The potential devastation to world forests as a result of climate change is well-documented: Climate change has negative impacts on forest health, carbon absorption and timber production. These impacts compound with existing barriers to forest expansion such as geographic obstacles and speed of seed dispersal, pointing to trouble for trees in the coming years.
However, relocating trees to cooler regions in anticipation of future warming may put the trees at greater short-term risk of frost damage, and runs contrary to the usual goals of tree breeders.
“What’s been the foresters’ mantra for hundreds of years is that ‘local is best,’” MacLachlan told The Academic Times. “But as climates shift at an increasing rate, that ‘local’ climate may now be found somewhere else where it didn’t use to be. So now what forest managers are trying to do is keep up with those changes.”
MacLachlan and his colleagues sought to address the issue by figuring out to what extent selective breeding for height can impact traits associated with climate adaptability.
The researchers compared the genomes of 105 wild seedlots with 20 seedlots that had been selectively bred, looking at genetic variations called single nucleotide polymorphisms, which behave as a genetic “currency” when compared with changes in a physical trait.

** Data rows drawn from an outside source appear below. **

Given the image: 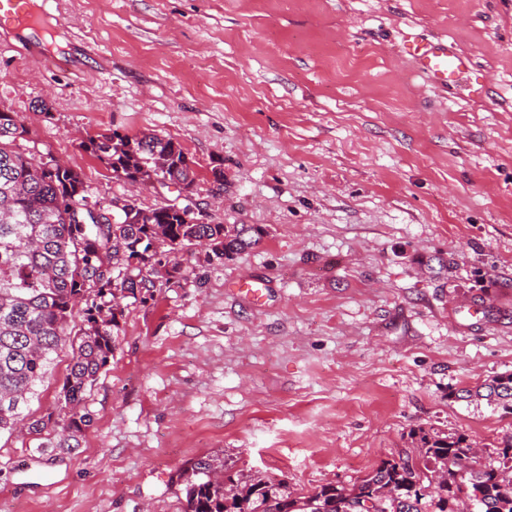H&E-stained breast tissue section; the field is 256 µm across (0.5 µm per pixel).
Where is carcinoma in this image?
I'll use <instances>...</instances> for the list:
<instances>
[{
  "label": "carcinoma",
  "mask_w": 512,
  "mask_h": 512,
  "mask_svg": "<svg viewBox=\"0 0 512 512\" xmlns=\"http://www.w3.org/2000/svg\"><path fill=\"white\" fill-rule=\"evenodd\" d=\"M24 133L16 113L0 112V433L52 432L56 447L74 448L91 422L87 394L113 357L123 300L151 296L156 281L178 278L170 256L204 242L213 256L229 259L258 244L261 230L201 224L189 206L169 203L144 208L136 201L108 216L76 170L14 150ZM86 149L128 182L155 176L194 184L187 155L171 138L114 132L89 139ZM80 303L82 324L71 343ZM67 346L62 421L26 419L37 385ZM475 396L512 414V373ZM408 438L416 456L383 460L350 486L322 485L306 496L255 475L237 476L226 495L211 477L213 464L201 460L185 512H512V435L485 464L464 434L419 427Z\"/></svg>",
  "instance_id": "1"
}]
</instances>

These provided insight into how changes in the genome affect the expression of traits in the trees.
They found that 23 of these genetic variations were associated with height, cold vulnerability and timing of growth, and also shifted significantly in response to selective breeding, suggesting that breeding for one of these traits, such as height, could lead to tradeoffs in the others, such as cold adaptation.
“These analyses have not really been done before in temperate trees, so it was surprising to see such strong directional shifts in the markers associated with the traits we were looking at after only two generations of selective breeding,” MacLachlan said.
Next, the researchers are interested in taking these population-level findings and refining them to the family level, or a group of trees from the same parents. This will make their results more immediately useful to tree breeders, who tend to work with individual families of trees.
While these findings point to potential complications in reforestation efforts down the road, the researchers emphasize that all is not lost. In fact, one of their previous studies found that for spruce trees, selective breeding is not yet compromising the trees' ability to adapt to local climate. So there may still be time to mitigate these effects.
However, the adaptability issue comes to light when considering the sustainability of selective breeding over the long term, especially as climate change not only continues, but accelerates.
“The selective breeding, we see now, is still based on natural variation that’s already present in the landscape, so breeding is kind of optimizing that at the current time,” MacLachan said. "But there’s so much genetic variation in these trees that it’s unclear to what extent future breeders will have to manage these tradeoffs as the climate continues to change.”
The paper “Genome-wide shifts in climate-related variation underpin responses to selective breeding in a widespread conifer” was published March 1 in PNAS. The authors of the study are Ian R. MacLachlan, Texas A&M University; Tegan K. McDonald and Sam Yeaman, University of Calgary; and Brandon M. Linda, Loren H. Rieseberg and Sally N. Aitken, University of British Columbia. The senior author is Sally N. Aitken.
Correction: A previously published version of this article incorrectly described the genomes compared by the researchers. The error has been corrected.